*** Opening EXERCISE TEXT ***

In the study, Kaplowitz and colleagues proposed six points to be considered by the pediatric endocrine community to help decrease the overall cost of GH therapy while allowing approvals for treatment of very short children. These include a height cutoff of –2.5 SD or less (0.6 percentile) instead of –2.25 SD (1.25 percentile); a growth rate of less than 4.5 cm per year or less than the 25th percentile for age, except in very short children; a predicted adult height of no more than 64 inches for boys and 60 inches for girls; no GH testing in short children with normal IGF-I levels meeting the aforementioned criteria; a starting dose of 0.24 mg/kg per week (20% less than the “standard dose” of 0.3 mg/kg per week); and stopping treatment once the child reaches normal range in height for those children who are growing well after onset of puberty.
“Some of these, however, can be unnecessarily restrictive, and treatment should be individualized,” Mauras said.
“The treatment of idiopathic short stature with GH therapy has been controversial since the FDA approval,” Narasimhan said. “Increasing demand for GH therapy in non-GH-deficient children has led to an increased rate of insurance denials for treatment. It is time that the pediatric endocrine community revisit this issue so GH is still available for use in very short children who need it the most to help them get even closer to normal, functional adult height.”
Grimberg said more partnership is needed between insurance companies and the endocrine societies to allow more expert input into insurance regulations regarding who should be covered for treatment.
“There is this pushback — and some of it is appropriate — because there is that slippery slope,” Grimberg said. “There definitely needs to be limit setting. The problem is when the limit setting is arbitrary. Diagnosing growth problems really is a gestalt of multiple clues. As clinicians, we know there can be a lot of noise in those clues. Yet often people with no medical knowledge or training are deciding whether to approve or disapprove GH therapy because of a checklist in front of them.”

*** Closing EXERCISE TEXT ***
*** Opening EXTRACTED ENTRIES ***

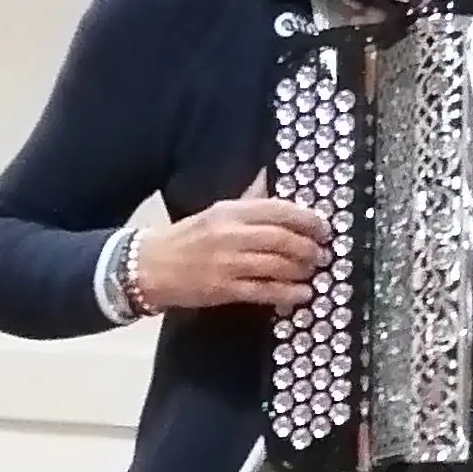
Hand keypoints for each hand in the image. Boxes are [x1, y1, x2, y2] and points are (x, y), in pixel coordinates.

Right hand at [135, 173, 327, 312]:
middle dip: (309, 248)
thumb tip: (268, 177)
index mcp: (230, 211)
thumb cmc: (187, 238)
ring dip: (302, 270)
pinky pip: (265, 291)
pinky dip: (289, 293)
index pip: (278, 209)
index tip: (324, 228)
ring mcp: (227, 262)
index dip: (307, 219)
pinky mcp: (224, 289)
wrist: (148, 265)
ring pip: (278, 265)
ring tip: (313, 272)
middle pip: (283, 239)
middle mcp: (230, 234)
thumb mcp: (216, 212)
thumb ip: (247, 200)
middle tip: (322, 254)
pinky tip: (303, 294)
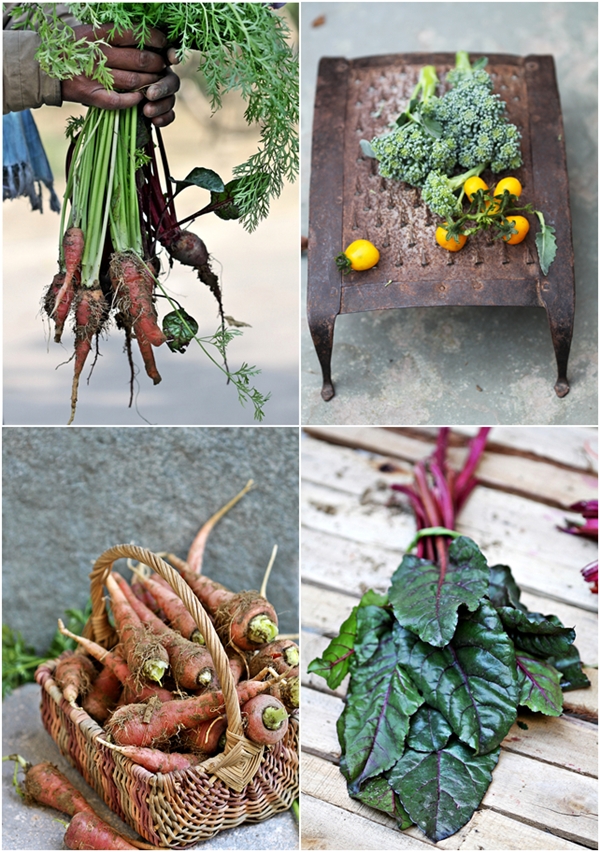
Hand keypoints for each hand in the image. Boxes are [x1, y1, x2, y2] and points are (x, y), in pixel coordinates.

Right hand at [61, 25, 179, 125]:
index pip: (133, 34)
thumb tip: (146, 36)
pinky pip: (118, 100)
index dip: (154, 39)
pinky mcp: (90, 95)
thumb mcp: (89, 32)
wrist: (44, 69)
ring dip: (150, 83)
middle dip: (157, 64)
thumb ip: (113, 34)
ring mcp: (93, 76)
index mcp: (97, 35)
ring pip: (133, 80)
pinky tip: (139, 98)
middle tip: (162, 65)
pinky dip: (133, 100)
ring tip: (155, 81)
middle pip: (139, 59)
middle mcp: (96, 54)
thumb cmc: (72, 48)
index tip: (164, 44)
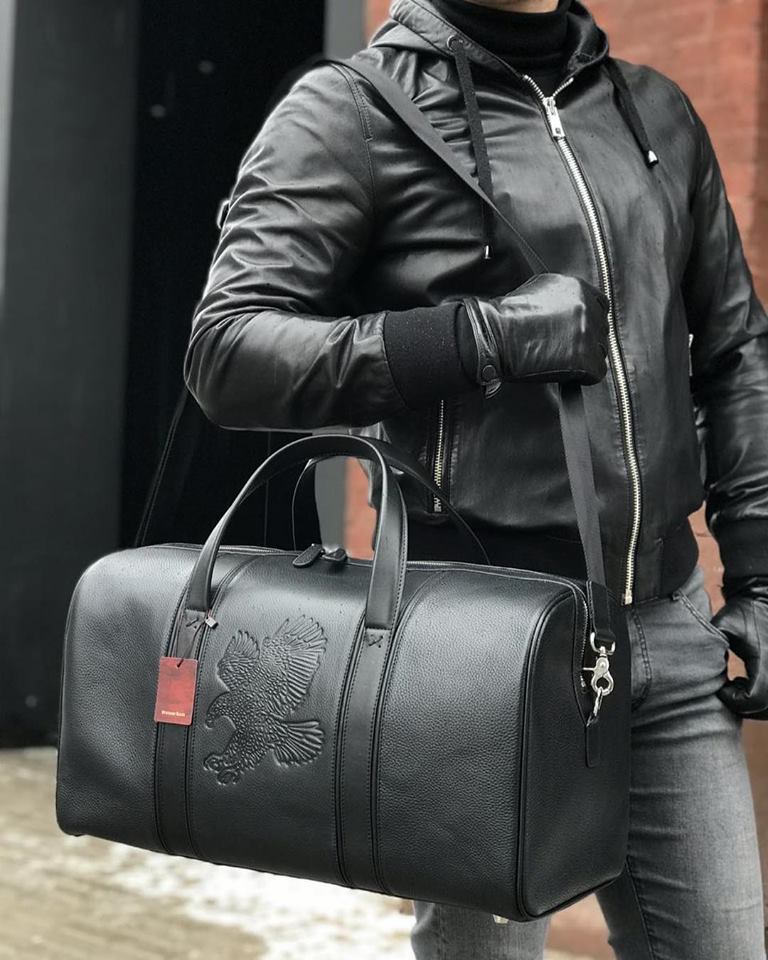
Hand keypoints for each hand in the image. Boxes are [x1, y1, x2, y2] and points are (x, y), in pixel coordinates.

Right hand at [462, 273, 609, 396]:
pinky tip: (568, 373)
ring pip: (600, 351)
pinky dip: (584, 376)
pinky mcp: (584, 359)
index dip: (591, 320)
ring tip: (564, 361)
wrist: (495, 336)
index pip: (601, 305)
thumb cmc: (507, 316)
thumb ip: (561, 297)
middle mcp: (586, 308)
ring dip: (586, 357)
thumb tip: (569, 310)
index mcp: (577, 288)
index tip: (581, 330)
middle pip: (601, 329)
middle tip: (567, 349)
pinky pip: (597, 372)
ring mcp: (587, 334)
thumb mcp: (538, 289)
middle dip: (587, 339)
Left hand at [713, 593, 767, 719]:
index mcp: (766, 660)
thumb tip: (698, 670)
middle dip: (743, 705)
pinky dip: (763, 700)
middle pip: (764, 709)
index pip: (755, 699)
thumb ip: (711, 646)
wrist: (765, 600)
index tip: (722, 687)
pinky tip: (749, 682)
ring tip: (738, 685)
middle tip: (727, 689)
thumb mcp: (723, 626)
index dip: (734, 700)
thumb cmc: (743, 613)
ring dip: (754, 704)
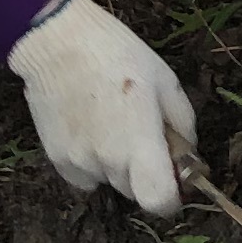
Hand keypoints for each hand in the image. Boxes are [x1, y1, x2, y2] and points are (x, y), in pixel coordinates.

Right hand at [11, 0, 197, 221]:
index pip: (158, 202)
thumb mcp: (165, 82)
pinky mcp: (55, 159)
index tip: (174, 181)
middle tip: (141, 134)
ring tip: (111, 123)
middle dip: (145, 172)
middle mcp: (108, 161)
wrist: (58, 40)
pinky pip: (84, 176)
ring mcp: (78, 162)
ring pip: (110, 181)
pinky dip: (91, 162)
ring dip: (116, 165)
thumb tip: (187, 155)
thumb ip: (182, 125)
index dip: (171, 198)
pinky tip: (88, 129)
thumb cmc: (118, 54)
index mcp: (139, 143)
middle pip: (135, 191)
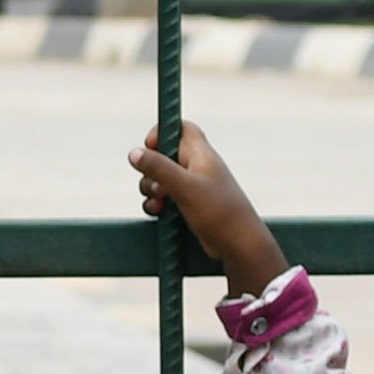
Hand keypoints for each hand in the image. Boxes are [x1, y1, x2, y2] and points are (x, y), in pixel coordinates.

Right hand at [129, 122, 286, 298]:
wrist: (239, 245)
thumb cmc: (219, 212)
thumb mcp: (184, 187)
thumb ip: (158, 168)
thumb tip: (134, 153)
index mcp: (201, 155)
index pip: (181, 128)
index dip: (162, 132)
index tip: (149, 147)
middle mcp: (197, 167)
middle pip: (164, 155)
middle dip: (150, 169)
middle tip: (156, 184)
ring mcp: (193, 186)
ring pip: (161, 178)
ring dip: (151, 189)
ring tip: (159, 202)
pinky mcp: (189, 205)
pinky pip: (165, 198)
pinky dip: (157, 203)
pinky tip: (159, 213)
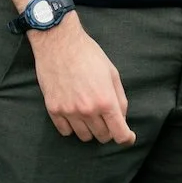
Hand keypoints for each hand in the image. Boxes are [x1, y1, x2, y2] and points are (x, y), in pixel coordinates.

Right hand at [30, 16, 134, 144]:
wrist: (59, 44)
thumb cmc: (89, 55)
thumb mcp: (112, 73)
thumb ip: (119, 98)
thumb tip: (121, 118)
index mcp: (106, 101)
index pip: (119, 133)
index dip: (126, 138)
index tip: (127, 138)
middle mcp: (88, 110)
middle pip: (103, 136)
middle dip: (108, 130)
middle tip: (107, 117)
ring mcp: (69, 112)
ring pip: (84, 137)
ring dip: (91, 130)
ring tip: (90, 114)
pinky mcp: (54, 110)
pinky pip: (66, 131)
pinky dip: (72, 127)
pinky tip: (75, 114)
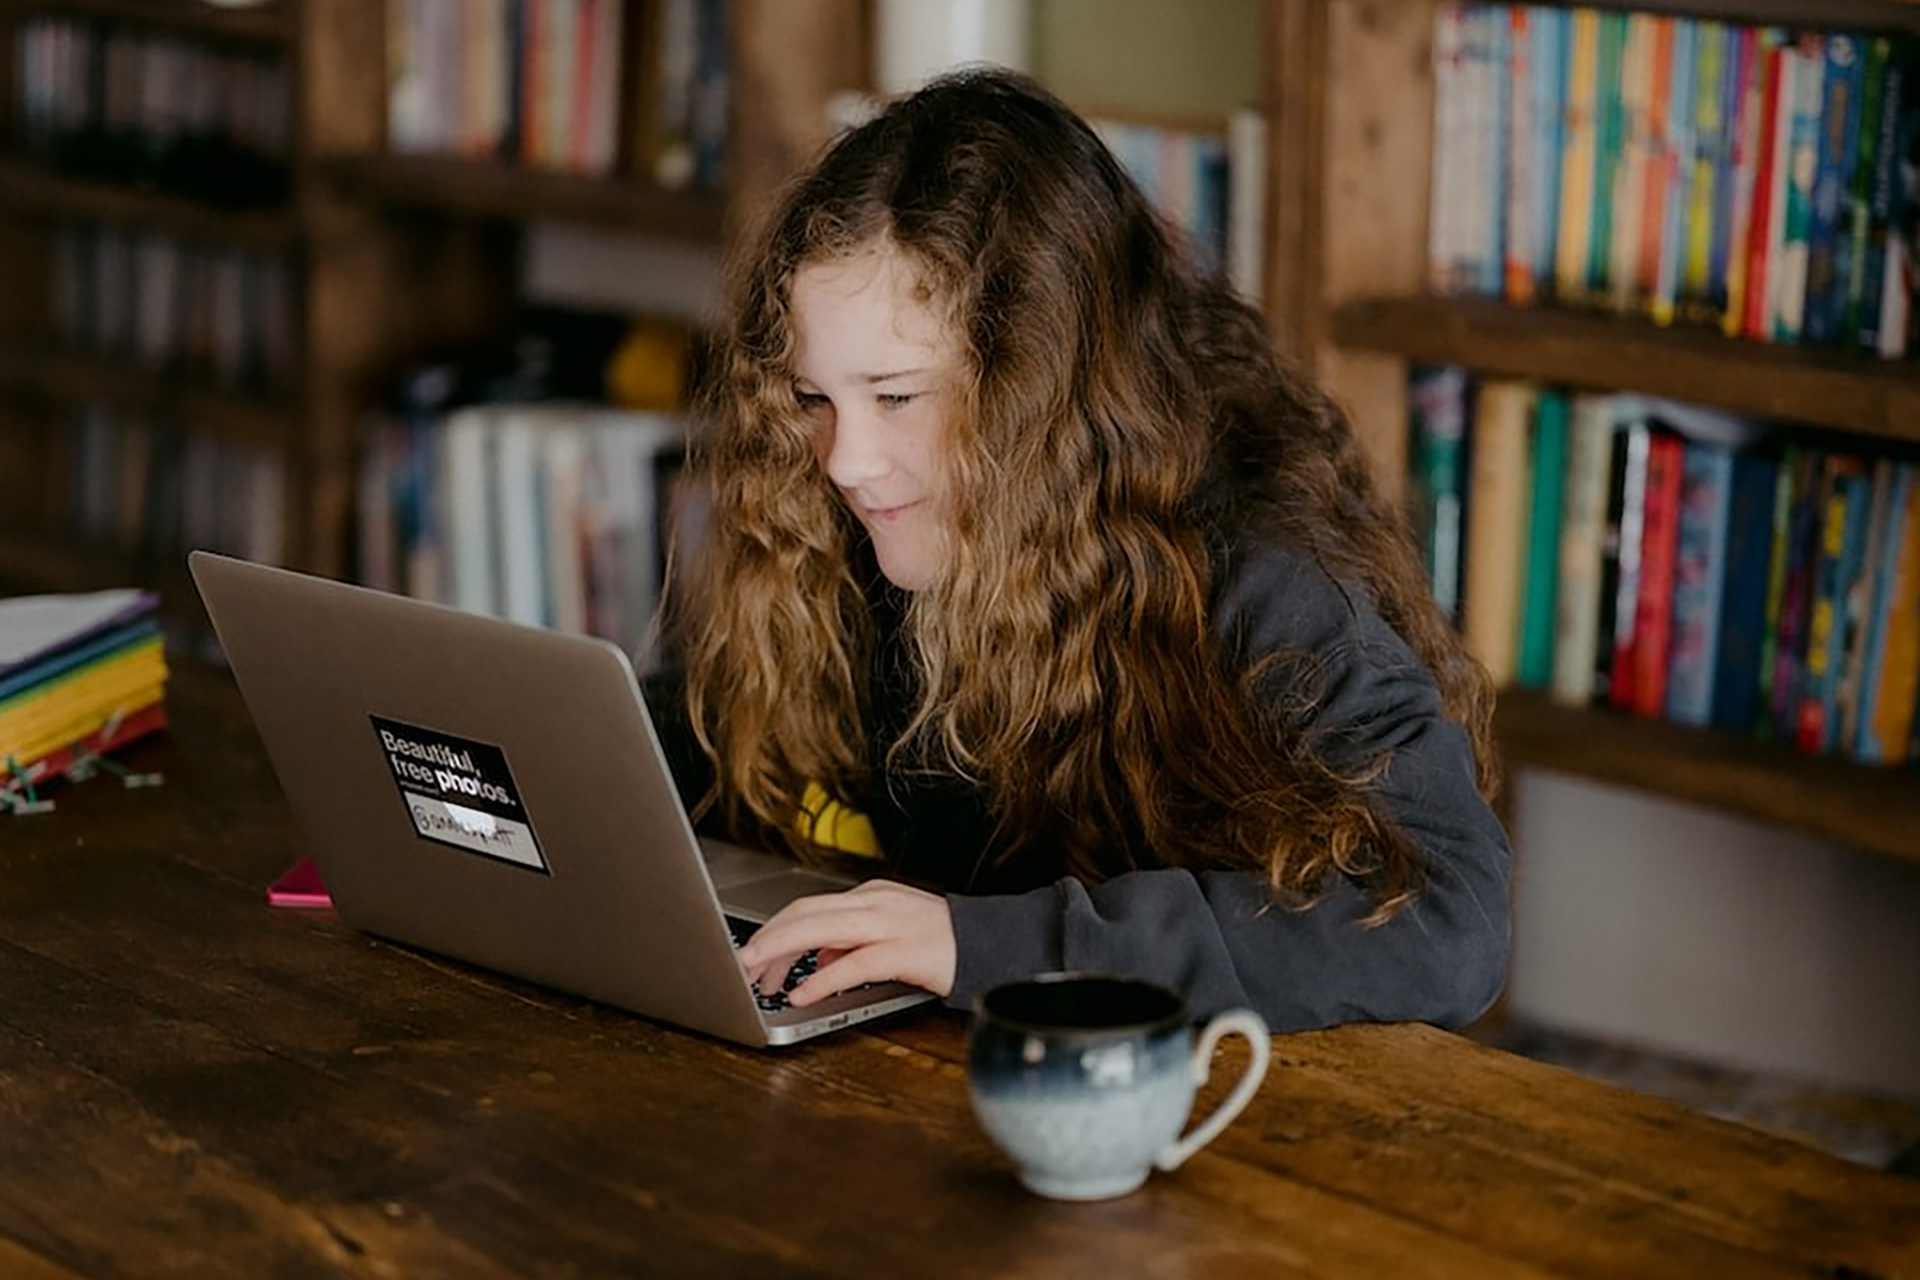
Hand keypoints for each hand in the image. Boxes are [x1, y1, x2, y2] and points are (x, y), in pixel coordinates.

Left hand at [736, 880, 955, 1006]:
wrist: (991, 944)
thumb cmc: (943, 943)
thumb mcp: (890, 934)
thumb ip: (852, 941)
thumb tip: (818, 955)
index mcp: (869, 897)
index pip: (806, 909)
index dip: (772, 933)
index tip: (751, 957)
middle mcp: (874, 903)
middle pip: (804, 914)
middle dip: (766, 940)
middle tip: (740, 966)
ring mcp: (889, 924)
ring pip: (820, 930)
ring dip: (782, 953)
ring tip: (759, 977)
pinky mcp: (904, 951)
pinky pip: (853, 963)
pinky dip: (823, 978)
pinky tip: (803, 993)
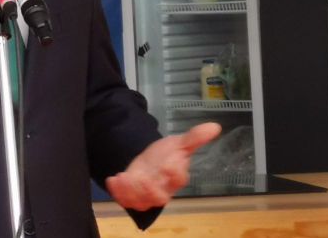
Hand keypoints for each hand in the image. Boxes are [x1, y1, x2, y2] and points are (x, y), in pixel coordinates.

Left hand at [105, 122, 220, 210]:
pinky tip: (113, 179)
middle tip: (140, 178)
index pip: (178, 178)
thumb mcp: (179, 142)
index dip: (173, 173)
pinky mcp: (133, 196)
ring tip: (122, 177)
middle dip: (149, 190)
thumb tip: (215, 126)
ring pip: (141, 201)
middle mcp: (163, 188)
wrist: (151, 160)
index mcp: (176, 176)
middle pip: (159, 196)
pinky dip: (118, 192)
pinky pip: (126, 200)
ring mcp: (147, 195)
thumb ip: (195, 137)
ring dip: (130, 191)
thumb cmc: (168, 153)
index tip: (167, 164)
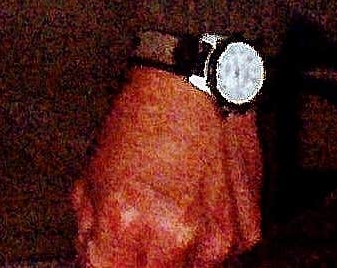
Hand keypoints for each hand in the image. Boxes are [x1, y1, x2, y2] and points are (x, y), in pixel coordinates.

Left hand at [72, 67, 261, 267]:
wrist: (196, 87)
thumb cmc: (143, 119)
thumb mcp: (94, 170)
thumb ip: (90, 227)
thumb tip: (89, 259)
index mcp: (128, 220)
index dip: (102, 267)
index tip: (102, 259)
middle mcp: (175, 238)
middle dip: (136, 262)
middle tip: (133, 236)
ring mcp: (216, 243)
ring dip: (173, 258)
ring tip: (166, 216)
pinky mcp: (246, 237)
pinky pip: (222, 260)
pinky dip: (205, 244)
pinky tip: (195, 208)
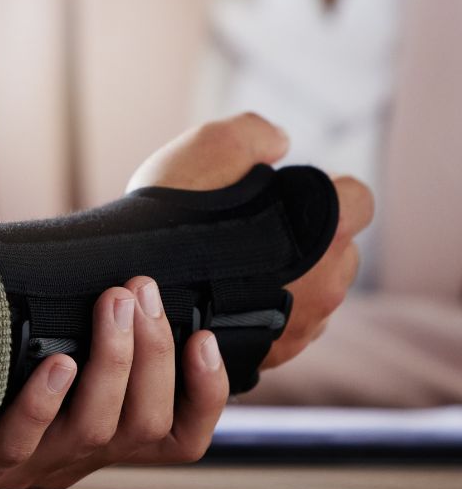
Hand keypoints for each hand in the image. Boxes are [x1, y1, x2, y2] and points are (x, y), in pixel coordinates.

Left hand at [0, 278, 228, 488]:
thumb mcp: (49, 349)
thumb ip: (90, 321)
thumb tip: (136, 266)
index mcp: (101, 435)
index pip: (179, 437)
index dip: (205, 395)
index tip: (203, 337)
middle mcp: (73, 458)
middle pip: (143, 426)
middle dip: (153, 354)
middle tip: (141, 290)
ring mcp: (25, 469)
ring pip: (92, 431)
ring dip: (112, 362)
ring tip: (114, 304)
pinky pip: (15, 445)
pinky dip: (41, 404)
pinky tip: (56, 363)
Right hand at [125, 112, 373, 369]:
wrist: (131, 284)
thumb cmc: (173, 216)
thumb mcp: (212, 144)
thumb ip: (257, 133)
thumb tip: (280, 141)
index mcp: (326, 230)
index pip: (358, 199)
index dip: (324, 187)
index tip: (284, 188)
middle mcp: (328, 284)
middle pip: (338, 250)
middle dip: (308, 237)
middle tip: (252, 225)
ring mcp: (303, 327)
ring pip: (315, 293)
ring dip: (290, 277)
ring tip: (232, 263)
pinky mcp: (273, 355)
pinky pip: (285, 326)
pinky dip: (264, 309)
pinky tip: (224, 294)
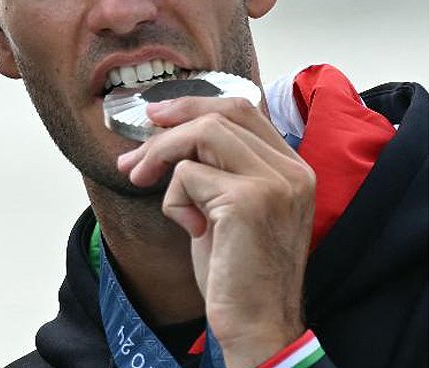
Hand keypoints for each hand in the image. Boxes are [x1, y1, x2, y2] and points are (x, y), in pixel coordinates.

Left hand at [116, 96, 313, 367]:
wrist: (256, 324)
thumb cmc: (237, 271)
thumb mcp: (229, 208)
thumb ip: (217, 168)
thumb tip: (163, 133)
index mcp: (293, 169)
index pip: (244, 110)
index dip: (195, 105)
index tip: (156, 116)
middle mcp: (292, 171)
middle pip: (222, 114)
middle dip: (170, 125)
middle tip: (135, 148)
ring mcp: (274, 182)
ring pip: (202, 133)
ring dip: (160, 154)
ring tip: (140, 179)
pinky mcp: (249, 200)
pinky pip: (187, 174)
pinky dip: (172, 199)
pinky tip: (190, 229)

*** Closing EXTRACTED ENTRIES ***

## WHAT YOU SHOULD DO
Can you continue the passage on growth hormone therapy for short children, picking up right after its final sentence?

## ANSWER SECTION
That situation may be changing as genetic testing begins to unravel some of the many causes behind what is called “idiopathic,” Mauras said.
Mauras said anthropometry — not only GH response to stimuli —is critical in determining which children to treat.
“Idiopathic does not mean an absolute lack of pathology,” Mauras said. “Idiopathic means we have not figured out what the pathology is. That is a very important distinction. As we get better at genetic diagnoses, ‘idiopathic,’ in the future, may become a term of the past, as we can better nail down where these deletions or mutations are in the complex pathway that regulates growth.”
GH pipeline
Daily GH therapy continues to present multiple challenges to adherence and persistence. In an invited mini-review published in The Journal of Clinical Endocrinology & Metabolism in June, Bradley S. Miller, MD, PhD, professor in the department of pediatrics at the University of Minnesota Medical School, and colleagues cited device limitations, the inconvenience of required dose frequency, a lack of perceived benefit, insurance issues and cost. In the U.S., a lack of relevant and consistent criteria for approval of GH therapy among insurance companies has made persistence with GH therapy more difficult, the researchers wrote.
“Poor adherence to recombinant human GH reduced efficacy in children and adults, and recent publications suggest that as few as 30% of patients demonstrate good adherence (missing < 1 dose per week) to daily recombinant human GH therapy,” Miller and colleagues wrote. “Adherence is particularly poor in teenagers, which may explain why near-adult height outcomes in children remain below the mid-parental target height and the population mean.”
Multiple long-acting GH preparations are proceeding through clinical development, with some showing promising evidence of short-term clinical efficacy and safety in children with GH deficiency. However, more information is needed to guide individualization of the long-acting GH dose, Miller told Endocrine Today, including how to individualize the dose based on weight, growth response and IGF-I levels.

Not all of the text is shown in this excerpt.